The Company has not adopted a formal policy that covers the review and approval of related person transactions by the Board. The Board, however, does review all such transactions that are proposed to it for approval. During such a review, the Board will consider, among other things, the related person’s relationship to the Company, the facts and circumstances of the proposed transaction, the aggregate dollar amount of the transaction, the related person’s relationship to the transaction, and any other material information. The Company’s Governance Committee also has the responsibility to review significant conflicts of interest involving directors or executive officers.
Private Placements
On April 3, 2024 and June 13, 2024, the Company closed private placements in which it issued and sold shares of its common and preferred stock for gross proceeds of $150.0 million and $11.6 million, respectively (collectively, the “Private Placements”). At a special meeting of shareholders held on June 20, 2024, the Company’s shareholders approved the conversion of the preferred shares issued in the Private Placements into shares of the Company’s common stock. On June 28, 2024, all outstanding shares of the Company’s Mandatorily Convertible Cumulative Perpetual Preferred Stock, Series B (the “Series B Preferred Stock”) were automatically converted into 50,232,000 shares of the Company’s common stock. On November 7, 2024, the Company issued 10,928,000 shares of its common stock to Castle Creek Capital Partners VIII, LP, a Delaware limited partnership (“Castle Creek”), the sole shareholder of the Company’s Mandatorily Convertible Cumulative Perpetual Preferred Stock, Series C (the “Series C Preferred Stock”), in exchange for the 2,732 shares of Series C Preferred Stock held by Castle Creek. The Private Placements also included the issuance of warrants to purchase 6,549 shares of Series B Preferred Stock and 1,411 shares of Series C Preferred Stock. On June 28, 2024, the warrants for the Series B Preferred Stock were automatically converted into warrants to purchase 26,196,000 shares of common stock (subject to certain beneficial ownership limitations). On November 7, 2024, the Company issued a warrant exercisable into 5,764,000 shares of common stock in exchange for the warrant exercisable into 1,441 shares of Series C Preferred Stock held by Castle Creek, the sole warrant issued by the Company relating to the Series C Preferred Stock.
On April 3, 2024, in connection with the Private Placements, the Company issued and sold 1,186,157 shares of common stock, 4,703 shares of Series B Preferred Stock, and warrants to purchase 2,500 shares of Series B Preferred Stock at an exercise price of $10,000.00 per share, to Kenneth R. Lehman for a purchase price of approximately $50.0 million.

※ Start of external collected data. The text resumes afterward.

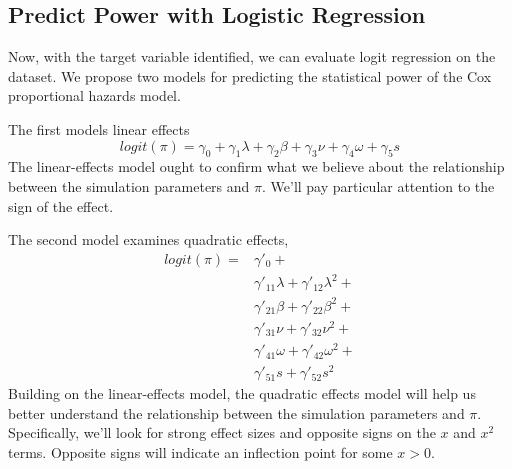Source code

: \subsection{Predict Power with Logistic Regression}

Now, with the target variable identified, we can evaluate logit regression on the dataset. We propose two models for predicting the statistical power of the Cox proportional hazards model. 

The first models linear effects
%
\begin{equation}
    logit(\pi)  = \gamma_{0} + 
        \gamma_{1} \lambda + 
        \gamma_{2} \beta + 
        \gamma_{3} \nu +
        \gamma_{4} \omega +
        \gamma_{5} s
\end{equation}
%
The linear-effects model ought to confirm what we believe about the relationship between the simulation parameters and $\pi$. We'll pay particular attention to the sign of the effect. 

The second model examines quadratic effects,
%
\begin{equation}
\begin{aligned}
    logit(\pi) = & \gamma'_{0} + \\ &
        \gamma'_{11} \lambda + 
        \gamma'_{12} \lambda^2 +  \\ &
        \gamma'_{21} \beta +
        \gamma'_{22} \beta^2 + \\ &
        \gamma'_{31} \nu + 
        \gamma'_{32} \nu^2 +  \\ &
        \gamma'_{41} \omega +
        \gamma'_{42} \omega^2 + \\ &
        \gamma'_{51} s +
        \gamma'_{52} s^2
\end{aligned}
\end{equation}
%
Building on the linear-effects model, the quadratic effects model will help us better understand the relationship between the simulation parameters and $\pi$. Specifically, we'll look for strong effect sizes and opposite signs on the $x$ and $x^2$ terms. Opposite signs will indicate an inflection point for some $x > 0$.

On April 3, 2024, in connection with the Private Placements, the Company issued and sold 593,078 shares of common stock, 2,732 shares of Series C Preferred Stock, and warrants to purchase 1,411 shares of Series C Preferred Stock at an exercise price of $10,000.00 per share, to Castle Creek for a purchase price of approximately $28.8 million.
On April 3, 2024, in connection with the Private Placements, the Company issued and sold (i) 14,284.76 shares of common stock, approximately 56.84 shares of Series B Preferred Stock and a warrant to purchase approximately 30.35 shares of Series B Preferred Stock, at an exercise price of $10,000.00 per share, to Trevor Montano, a director of the Company, for a purchase price of approximately $0.6 million, (ii) 9,457.99 shares of common stock, approximately 37.64 shares of Series B Preferred Stock and a warrant to purchase approximately 20.09 shares of Series B Preferred Stock, at an exercise price of $10,000.00 per share, to James Montano, the father of Trevor Montano, for a purchase price of $0.4 million and (iii) 5,911.25 shares of common stock, approximately 23.52 shares of Series B Preferred Stock and a warrant to purchase approximately 12.56 shares of Series B Preferred Stock, at an exercise price of $10,000.00 per share, to an investor, for whom Trevor Montano managed such investor’s account, for a purchase price of $0.25 million.
On April 3, 2024, in connection with the Private Placements, the Company issued and sold to the following individuals the stated number of shares of Series B Preferred Stock at a price of $10,000.00 per share: 100 shares to Mr. Beale, President and Chief Executive Officer and a director of the Company, for a purchase price of $1.0 million; 25 shares to Mr. Bost, a director of the Company, for a purchase price of $250,000; 25 shares to Mensel D. Dean, Jr., then a director of the Company, for a purchase price of $250,000; 25 shares to Ms. Gavant, Executive Vice President and Chief Financial Officer of the Company, for a purchase price of $250,000; 25 shares to Mr. Spilman, a director of the Company, for a purchase price of $250,000; 20 shares to Mr. Stokes, a director of the Company, for a purchase price of $200,000; and 15 shares to Ms. Woodruff, a director of the Company, for a purchase price of $150,000.